Что в «Преподавателе симметрии» от Монтеня? Прежде всего общая афористичность мышления — еще на «дофразовом», «доформулировочном» уровне. Варфоломей — король. На нем вся энциклопедия, то есть весь мир, держится. Энциклопедия — это мир. Но и мир — энциклопедия, книга, подвластная вмешательству простого смертного, чуть ли не, кажется, в бухгалтерских нарукавниках. Персонажи Тайрд-Боффина смотрятся в зеркало притчи. Какое оно, это зеркало? Кривое? «Прямое»? Я бы сказал, абстрагирующее, снимающее с явления схему, как с местности снимают карту. И заключающее эту схему в афоризм.
«Он вспомнил, какой сегодня день… Сегодня очень важный день, быть может, за весь год и, кто скажет, вдруг и за всю жизнь.

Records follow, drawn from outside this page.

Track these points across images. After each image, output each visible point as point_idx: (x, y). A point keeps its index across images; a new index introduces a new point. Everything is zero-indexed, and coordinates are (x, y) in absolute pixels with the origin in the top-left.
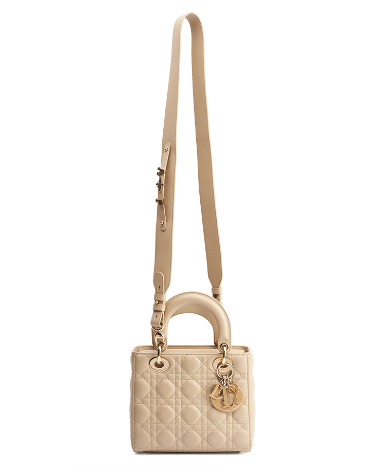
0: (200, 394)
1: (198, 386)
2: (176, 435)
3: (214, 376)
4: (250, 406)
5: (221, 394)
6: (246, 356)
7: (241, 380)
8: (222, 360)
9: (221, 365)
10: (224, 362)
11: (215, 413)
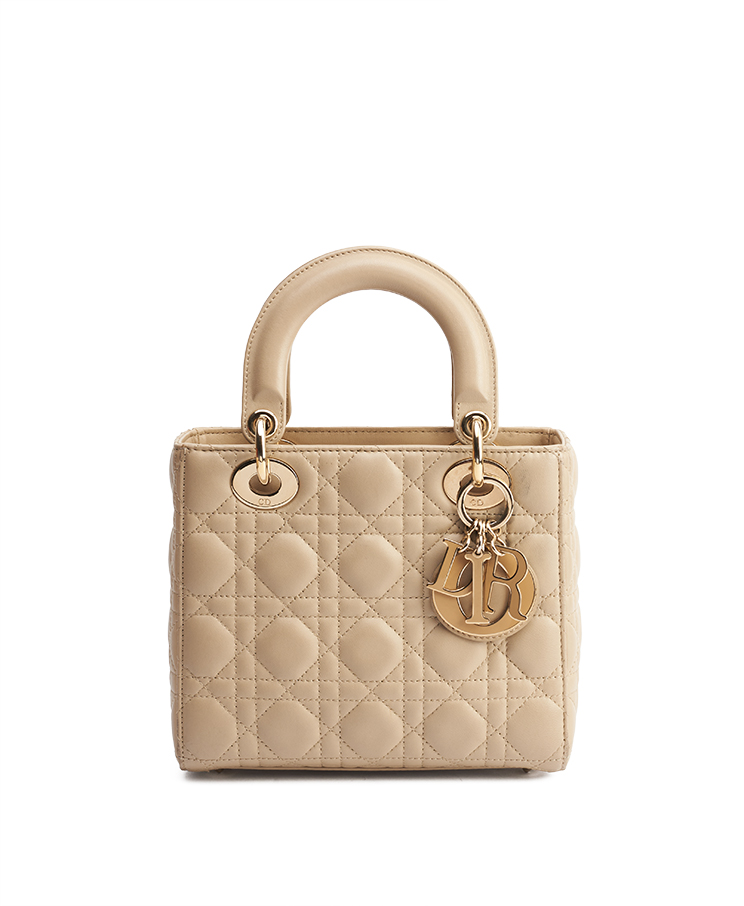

Во всяком случае, не весь ли год мы готовимся к дню завтрашнему, копя силы, экономя ежесекундно на трате их, а поскольку и к самому году готовимся мы, прожив до него всю свою предыдущую жизнь, то можно считать, что и всю жизнь мы готовимся к тому дню, который вчера называли „завтра“… Не есть ли сегодня — Итог всего?»

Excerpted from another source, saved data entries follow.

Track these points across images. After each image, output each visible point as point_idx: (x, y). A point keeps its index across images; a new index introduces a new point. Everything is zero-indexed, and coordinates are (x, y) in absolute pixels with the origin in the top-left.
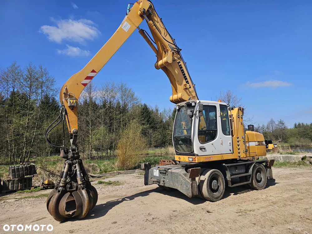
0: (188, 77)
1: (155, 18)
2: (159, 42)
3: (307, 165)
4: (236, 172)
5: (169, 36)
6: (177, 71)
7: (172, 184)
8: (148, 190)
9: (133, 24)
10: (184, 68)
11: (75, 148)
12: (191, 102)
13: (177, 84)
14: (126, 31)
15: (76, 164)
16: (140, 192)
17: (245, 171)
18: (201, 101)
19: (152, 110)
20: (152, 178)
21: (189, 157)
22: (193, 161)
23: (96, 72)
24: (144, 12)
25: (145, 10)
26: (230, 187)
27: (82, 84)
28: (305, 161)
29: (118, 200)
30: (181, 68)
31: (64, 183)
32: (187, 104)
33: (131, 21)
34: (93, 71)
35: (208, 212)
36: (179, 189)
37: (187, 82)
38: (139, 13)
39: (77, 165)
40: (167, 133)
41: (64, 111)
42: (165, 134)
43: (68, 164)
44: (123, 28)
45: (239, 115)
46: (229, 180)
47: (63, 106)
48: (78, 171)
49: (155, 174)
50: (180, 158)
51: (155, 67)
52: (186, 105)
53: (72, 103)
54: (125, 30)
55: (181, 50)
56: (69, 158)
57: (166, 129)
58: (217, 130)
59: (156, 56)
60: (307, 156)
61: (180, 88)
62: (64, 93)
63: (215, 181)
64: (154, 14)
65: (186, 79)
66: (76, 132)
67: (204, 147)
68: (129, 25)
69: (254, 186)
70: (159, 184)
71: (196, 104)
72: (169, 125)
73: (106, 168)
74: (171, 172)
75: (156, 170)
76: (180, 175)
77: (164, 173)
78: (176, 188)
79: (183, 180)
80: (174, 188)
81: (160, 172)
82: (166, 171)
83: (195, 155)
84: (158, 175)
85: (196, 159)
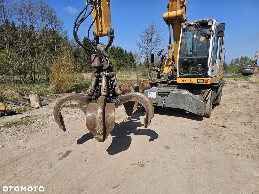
7: (176, 104)
12: (207, 21)
15: (114, 76)
21: (198, 80)
32: (201, 22)
35: (223, 127)
46: (214, 98)
49: (150, 96)
52: (198, 24)
58: (217, 54)
61: (179, 4)
67: (213, 69)
70: (157, 105)
71: (213, 22)
72: (79, 53)
73: (40, 92)
74: (176, 94)
75: (152, 92)
76: (190, 96)
77: (165, 95)
78: (181, 108)
79: (193, 100)
80: (178, 108)
81: (159, 94)
82: (169, 93)
83: (208, 77)
84: (155, 97)
85: (209, 81)
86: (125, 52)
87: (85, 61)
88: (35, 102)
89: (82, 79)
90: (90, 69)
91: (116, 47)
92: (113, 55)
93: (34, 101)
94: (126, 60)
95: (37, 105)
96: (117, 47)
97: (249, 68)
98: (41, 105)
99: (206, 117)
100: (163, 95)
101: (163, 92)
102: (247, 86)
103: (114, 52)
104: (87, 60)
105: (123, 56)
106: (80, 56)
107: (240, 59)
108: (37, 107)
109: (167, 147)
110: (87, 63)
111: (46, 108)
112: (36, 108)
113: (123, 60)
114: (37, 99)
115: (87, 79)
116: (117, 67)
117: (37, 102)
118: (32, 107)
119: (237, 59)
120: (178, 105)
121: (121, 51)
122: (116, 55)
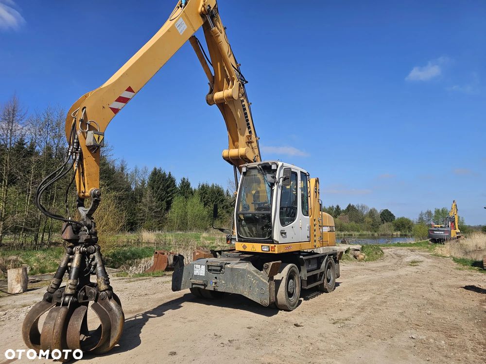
0: (251, 125)
1: (218, 24)
2: (219, 64)
3: (351, 260)
4: (310, 268)
5: (233, 57)
6: (239, 114)
7: (232, 286)
8: (172, 299)
9: (191, 24)
10: (248, 111)
11: (90, 223)
12: (270, 164)
13: (239, 133)
14: (181, 34)
15: (95, 252)
16: (163, 303)
17: (316, 266)
18: (285, 164)
19: (114, 167)
20: (191, 279)
21: (262, 246)
22: (269, 251)
23: (133, 92)
24: (209, 10)
25: (210, 8)
26: (305, 289)
27: (111, 108)
28: (349, 255)
29: (137, 318)
30: (245, 109)
31: (74, 289)
32: (263, 165)
33: (189, 20)
34: (130, 89)
35: (296, 325)
36: (246, 294)
37: (250, 132)
38: (199, 10)
39: (95, 254)
40: (138, 208)
41: (76, 153)
42: (135, 209)
43: (80, 253)
44: (177, 27)
45: (316, 189)
46: (304, 279)
47: (75, 144)
48: (98, 265)
49: (196, 272)
50: (244, 247)
51: (207, 101)
52: (260, 167)
53: (97, 140)
54: (179, 31)
55: (247, 82)
56: (80, 241)
57: (136, 202)
58: (297, 208)
59: (209, 84)
60: (350, 248)
61: (242, 139)
62: (81, 120)
63: (291, 281)
64: (217, 17)
65: (249, 128)
66: (99, 194)
67: (284, 231)
68: (185, 25)
69: (325, 287)
70: (205, 288)
71: (277, 166)
72: (141, 195)
73: (42, 265)
74: (232, 268)
75: (200, 266)
76: (250, 273)
77: (216, 270)
78: (239, 293)
79: (254, 280)
80: (235, 293)
81: (209, 269)
82: (221, 267)
83: (275, 242)
84: (203, 274)
85: (276, 248)
86: (227, 194)
87: (151, 209)
88: (14, 283)
89: (138, 242)
90: (158, 224)
91: (210, 186)
92: (205, 200)
93: (14, 281)
94: (227, 208)
95: (18, 288)
96: (213, 186)
97: (442, 229)
98: (26, 290)
99: (285, 310)
100: (214, 270)
101: (213, 265)
102: (415, 262)
103: (206, 194)
104: (154, 207)
105: (222, 201)
106: (143, 200)
107: (433, 213)
108: (17, 291)
109: (174, 353)
110: (155, 212)
111: (33, 293)
112: (15, 294)
113: (223, 208)
114: (21, 278)
115: (148, 243)
116: (211, 221)
117: (18, 283)
118: (8, 292)
119: (429, 213)
120: (234, 287)
121: (219, 192)
122: (210, 200)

Из афоризма Тайрд-Боффин снова возвращается в повествование: «Сегодня во власти Варфоломея было низвергнуть какое-нибудь небольшое царство или развенчать героя, ибо как раз сегодня завершалась ежегодная общая картина мира, которой и быть таковой в грядущих веках… И в такой день… Куда запропастилась проклятая туфля?! Бес раздражения окончательно завладел им, когда он наконец обнаружил ее на той же тумбочке, что и будильник…»
Из сюжета — в афоризм, из афоризма — в сюжет… Оттуда — сюда, отсюда — туда. По такому принципу и развивается повествование «Преподавателя симметрии», повторяя тем самым чередовательный ритм «Опытов» Монтеня: каждая мысль сопровождается примером, из каждого случая — чтоб сделать его примером — выводится мысль. Эта мысль — очередной перл жизненной мудрости, оформленный на имя У. Ваноски (повествователь Тайрд-Боффин с самого начала выделяет «внутри себя» повествователя подчиненного ранга). Коллекция этих перлов обильна и пестра, и надобно только удивляться, сколько внимания уделяет она самой себе — или, по-иному говоря, изобразительной специфике «Преподавателя симметрии». Или не «Преподавателя симметрии», а всей этой системы: зеркало в зеркале, а в том зеркале — еще одно зеркало, а в том еще одно — и так до бесконечности, которая, конечно, недосягаема, но все-таки обозначена как задуманный результат движения.
«Я упирался в это продолжение, как в непреодолимую преграду. Она была словно черное зеркало, возвращавшее мои творческие потуги, как мое собственное темное отражение» («Вид неба Трои»). «Я смотрел на нее — она улыбалась весело и ласково, почти смеялась. Стоило мне повернуть шею направо — и я бы увидел ее ЖИВУЮ! Шея моя задеревенела, сердце билось, я не мог отвести взгляда от ее отражения, будто оно исчезнет… Свободу я испытывал, вот что! Мы были окружены зеркалами, стократно повторенными друг в друге. Уходили в бесконечность эти отражения отражений. И они смеялись, отражения, потому что смеялись мы. Сначала рассмеялся я… а она… так охотно мне ответила… Я смеялся над собой, она надо мной, зеркала над нами».